Ondan cesaret alan teyzelerden biri gencin kafasına çantasını indirmeye başladı. Bağrışmalar, çağrışmalar, olay yerine güvenlik ekiplerinin gelmesi ile sona erdi. Memurlar, ne olduğunu anlamaya çalışıyordu. Kalabalık ısrarla çuvalı işaret ediyor, gencin azılı bir katil olduğu yönünde imada bulunuyorlardı. Kendisine ilk kez söz hakkı verilen genç:
-Bir çuval pizzayı mahvettiniz. Beni işimden ettiniz. Üstelik bir de dayak attınız. Ben size ne yaptım ki, diyerek duygusallaştı. 
Kalabalıktan biri:
-Yalan söylemeden önce tişörtündeki kan lekelerini açıkla, dedi. 
Genç şaşkın şaşkın tişörtüne bakarak:
-Üzerimi değiştirmeye vakit bulamadım, siparişler acildi. Bunlar da ketçap lekesi, dedi. 
Kalabalık sessizleşmişti. Öğrenciler durağa doğru yöneldi. Çantalarını alarak yola devam ettiler. Güvenlik görevlileri genci teselli etmeye çalışıyordu. Bastonlu ihtiyar ortadan kaybolmuştu. Şehir, yeniden eski haline dönmüştü.

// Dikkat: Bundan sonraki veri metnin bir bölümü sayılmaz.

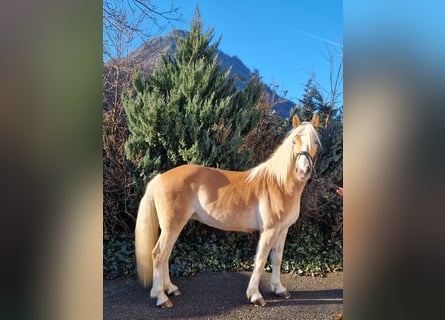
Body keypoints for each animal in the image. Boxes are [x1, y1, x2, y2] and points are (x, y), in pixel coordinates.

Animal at [135, 112, 320, 308]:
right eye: (294, 141)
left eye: (315, 142)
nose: (302, 171)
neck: (278, 184)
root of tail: (160, 177)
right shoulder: (269, 230)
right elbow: (261, 260)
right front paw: (255, 295)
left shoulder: (283, 229)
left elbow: (276, 258)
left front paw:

Üzerinde yıpranmış bir kot pantolon ve kırmızı lekelerle kaplı bir mavi bir tişörtle hüzünlü bir genç kocaman bir çuvalın yanında üzgün üzgün oturuyor, boşluğa bakıyordu. 

AFORİZMA

Ezgi Budak

Eğer her insanın farklı olduğunu kabul ediyorsanız hepsinin aynı olduğunu da kabul ediyorsunuz demektir.